Est-ce qu’il vous est déjà arrivé d’avoir l’un des messages suivants lorsque vous tentez d’exécuter une commande STSADM :

  • Access is denied.
  • Cannot connect to the configuration database.
  • Login failed for user ‘(null)’. Reason: Not associated with a trusted SQL Server connection. (Error code: 18452).

Pas plus tard que la semaine dernière, c’est arrivé lorsque je préparais un travail planifié de backup d’une collection de sites Sharepoint. Le compte de service qu’on m’avait fournit et que j’ai utilisé pour configurer le travail planifié ne possédait tout simplement pas les permissions requises pour effectuer l’opération.

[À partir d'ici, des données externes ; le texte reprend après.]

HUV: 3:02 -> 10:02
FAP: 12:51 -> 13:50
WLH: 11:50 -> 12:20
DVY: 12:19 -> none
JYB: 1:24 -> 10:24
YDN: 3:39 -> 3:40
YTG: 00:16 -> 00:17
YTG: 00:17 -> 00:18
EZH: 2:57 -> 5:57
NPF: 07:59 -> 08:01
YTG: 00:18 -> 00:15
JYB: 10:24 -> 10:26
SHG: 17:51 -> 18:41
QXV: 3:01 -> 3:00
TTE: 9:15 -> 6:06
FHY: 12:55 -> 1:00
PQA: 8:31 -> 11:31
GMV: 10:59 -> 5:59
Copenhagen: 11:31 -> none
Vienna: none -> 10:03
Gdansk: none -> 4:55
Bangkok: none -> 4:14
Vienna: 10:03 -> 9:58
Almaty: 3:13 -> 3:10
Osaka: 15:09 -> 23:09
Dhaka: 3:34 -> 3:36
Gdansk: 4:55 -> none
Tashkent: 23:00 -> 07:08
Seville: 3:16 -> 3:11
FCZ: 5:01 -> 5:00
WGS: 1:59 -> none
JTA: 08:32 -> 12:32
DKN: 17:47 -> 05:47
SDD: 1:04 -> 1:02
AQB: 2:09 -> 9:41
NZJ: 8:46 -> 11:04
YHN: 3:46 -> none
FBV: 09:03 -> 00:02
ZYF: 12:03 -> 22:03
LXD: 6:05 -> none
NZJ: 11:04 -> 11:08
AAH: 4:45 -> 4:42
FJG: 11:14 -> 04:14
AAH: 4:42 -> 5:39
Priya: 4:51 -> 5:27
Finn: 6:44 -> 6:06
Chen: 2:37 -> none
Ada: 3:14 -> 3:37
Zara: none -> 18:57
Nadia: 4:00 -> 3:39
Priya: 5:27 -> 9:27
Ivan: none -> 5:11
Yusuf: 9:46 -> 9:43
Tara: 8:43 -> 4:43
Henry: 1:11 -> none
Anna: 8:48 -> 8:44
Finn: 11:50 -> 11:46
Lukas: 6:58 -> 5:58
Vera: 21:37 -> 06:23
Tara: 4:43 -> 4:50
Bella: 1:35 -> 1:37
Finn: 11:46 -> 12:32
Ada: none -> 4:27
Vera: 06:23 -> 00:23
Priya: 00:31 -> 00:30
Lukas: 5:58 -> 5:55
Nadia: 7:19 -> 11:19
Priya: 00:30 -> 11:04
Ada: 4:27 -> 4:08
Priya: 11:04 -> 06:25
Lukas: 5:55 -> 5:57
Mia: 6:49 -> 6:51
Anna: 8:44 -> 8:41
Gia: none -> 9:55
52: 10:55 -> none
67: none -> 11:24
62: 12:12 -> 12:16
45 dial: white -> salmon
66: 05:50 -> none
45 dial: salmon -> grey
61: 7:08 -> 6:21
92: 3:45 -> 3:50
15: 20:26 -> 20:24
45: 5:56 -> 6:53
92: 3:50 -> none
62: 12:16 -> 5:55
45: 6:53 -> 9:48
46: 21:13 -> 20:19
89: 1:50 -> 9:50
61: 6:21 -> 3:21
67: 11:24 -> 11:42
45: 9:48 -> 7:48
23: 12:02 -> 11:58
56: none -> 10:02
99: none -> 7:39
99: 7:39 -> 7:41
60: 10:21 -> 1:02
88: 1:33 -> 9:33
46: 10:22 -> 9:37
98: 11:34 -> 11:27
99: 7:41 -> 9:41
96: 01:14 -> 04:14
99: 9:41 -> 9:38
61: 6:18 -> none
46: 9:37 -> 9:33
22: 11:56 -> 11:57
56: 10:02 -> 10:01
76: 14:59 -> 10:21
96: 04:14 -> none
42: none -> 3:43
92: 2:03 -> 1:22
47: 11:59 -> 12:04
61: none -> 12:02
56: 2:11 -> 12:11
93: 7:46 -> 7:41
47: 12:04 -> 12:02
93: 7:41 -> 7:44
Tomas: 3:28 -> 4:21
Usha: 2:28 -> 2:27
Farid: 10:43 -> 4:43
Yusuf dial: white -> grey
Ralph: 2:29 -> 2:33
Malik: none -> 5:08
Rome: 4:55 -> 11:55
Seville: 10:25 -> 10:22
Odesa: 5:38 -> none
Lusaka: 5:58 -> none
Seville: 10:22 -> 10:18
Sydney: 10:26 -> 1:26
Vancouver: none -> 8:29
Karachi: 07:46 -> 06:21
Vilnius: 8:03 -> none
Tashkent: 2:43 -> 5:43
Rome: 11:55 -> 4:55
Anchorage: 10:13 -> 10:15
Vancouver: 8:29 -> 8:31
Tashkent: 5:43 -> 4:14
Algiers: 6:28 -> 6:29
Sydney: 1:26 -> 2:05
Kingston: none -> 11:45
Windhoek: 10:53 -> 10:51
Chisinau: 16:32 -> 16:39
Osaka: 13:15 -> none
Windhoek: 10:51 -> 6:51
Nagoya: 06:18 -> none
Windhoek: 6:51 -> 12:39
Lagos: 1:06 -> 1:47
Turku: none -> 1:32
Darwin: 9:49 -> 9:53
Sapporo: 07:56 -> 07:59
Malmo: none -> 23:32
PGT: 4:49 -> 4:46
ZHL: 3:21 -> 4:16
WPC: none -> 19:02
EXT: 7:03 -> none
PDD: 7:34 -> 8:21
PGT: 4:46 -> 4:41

Il faut savoir que pour effectuer la plupart des commandes STSADM, il faut posséder les permissions suivantes :

  • Être administrateur local du serveur sur lequel on exécute la commande;
  • Être administrateur de la ferme Sharepoint (farm administrator);

En plus, il faut aussi posséder les bonnes permissions dans SQL Server. En effet, puisque la commande STSADM s’exécute sous l’identité du compte avec lequel on la lance, il est requis que ce compte soit reconnu par SQL Server.

L’article  KB896148 présente deux méthodes pour attribuer les privilèges dans SQL Server :

  1. Placer le compte membre du groupe Administrateur local du serveur SQL;
  2. Donner au compte les rôle “Administrateur de la sécurité” et “Créateurs de bases de données” dans SQL Server et les rôles “public” et “db_owner” sur chaque banque SQL utilisées par Sharepoint.

Il va s’en dire que dans un organisme où les banques de données sont créées par l’administrateur SQL, seulement les rôles “public” et “db_owner” de chaque banque SQL utilisées par Sharepoint seront attribués au compte.

Pour en revenir à mon travail planifié, c’était justement les permissions dans SQL Server qui n’étaient pas adéquates.

J’espère ainsi vous éviter de précieuses minutes de recherche.